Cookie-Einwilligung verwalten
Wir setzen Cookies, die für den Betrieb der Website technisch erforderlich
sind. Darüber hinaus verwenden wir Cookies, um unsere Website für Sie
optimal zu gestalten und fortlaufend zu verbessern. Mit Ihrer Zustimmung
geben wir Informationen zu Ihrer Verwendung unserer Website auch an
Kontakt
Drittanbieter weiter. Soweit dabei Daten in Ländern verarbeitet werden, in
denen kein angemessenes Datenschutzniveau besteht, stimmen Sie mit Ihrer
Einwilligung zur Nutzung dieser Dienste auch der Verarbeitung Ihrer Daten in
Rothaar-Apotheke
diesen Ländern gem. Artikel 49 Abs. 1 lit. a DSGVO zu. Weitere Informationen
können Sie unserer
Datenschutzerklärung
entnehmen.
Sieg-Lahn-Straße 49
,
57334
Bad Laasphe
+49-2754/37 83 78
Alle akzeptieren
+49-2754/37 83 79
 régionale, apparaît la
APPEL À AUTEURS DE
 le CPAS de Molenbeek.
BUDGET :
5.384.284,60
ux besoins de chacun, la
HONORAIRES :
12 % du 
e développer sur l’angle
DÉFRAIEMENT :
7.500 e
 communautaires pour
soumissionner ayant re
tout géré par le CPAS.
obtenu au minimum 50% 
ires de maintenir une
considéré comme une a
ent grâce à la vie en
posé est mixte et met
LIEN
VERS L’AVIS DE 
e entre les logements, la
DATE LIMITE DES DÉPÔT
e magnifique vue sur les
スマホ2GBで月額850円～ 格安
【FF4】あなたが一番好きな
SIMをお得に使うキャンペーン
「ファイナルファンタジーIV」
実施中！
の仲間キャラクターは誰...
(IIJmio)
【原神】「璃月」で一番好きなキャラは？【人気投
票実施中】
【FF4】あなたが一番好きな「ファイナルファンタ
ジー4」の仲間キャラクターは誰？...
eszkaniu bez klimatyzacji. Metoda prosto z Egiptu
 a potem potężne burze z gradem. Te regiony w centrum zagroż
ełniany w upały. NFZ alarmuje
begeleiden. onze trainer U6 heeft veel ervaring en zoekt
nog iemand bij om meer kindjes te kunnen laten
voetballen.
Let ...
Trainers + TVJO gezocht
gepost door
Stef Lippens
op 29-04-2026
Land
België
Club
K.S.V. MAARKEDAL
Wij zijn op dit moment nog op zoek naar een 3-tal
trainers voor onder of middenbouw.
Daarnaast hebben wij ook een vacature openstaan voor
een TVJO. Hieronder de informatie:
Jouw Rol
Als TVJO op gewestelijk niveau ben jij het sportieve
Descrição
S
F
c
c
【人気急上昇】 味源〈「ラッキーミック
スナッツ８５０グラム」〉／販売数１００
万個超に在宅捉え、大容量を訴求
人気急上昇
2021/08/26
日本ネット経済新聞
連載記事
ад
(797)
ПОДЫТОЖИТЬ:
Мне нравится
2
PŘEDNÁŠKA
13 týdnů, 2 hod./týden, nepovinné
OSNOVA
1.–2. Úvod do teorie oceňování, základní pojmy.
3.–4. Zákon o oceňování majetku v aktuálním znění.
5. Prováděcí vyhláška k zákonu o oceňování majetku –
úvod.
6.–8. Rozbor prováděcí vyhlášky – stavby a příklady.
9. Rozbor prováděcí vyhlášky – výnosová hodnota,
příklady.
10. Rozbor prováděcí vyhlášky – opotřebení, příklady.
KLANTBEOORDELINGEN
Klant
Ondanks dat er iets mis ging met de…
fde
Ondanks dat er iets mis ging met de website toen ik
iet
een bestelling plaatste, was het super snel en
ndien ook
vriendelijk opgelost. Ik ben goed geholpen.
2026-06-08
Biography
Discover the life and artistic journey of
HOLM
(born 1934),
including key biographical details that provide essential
•••••
### Written task
Give the exact lines, and only those, from the line containing "APPEL À AUTEURS DE" through the line containing "e magnifique vue sur les" in the entries above.

### Task answer
APPEL À AUTEURS DE
 le CPAS de Molenbeek.
BUDGET :
5.384.284,60
ux besoins de chacun, la
HONORAIRES :
12 % du 
e développer sur l’angle
DÉFRAIEMENT :
7.500 e
 communautaires pour
soumissionner ayant re
tout géré par le CPAS.
obtenu au minimum 50% 
ires de maintenir une
considéré comme une a
ent grâce à la vie en
posé est mixte et met
LIEN
VERS L’AVIS DE 
e entre les logements, la
DATE LIMITE DES DÉPÔT
e magnifique vue sur les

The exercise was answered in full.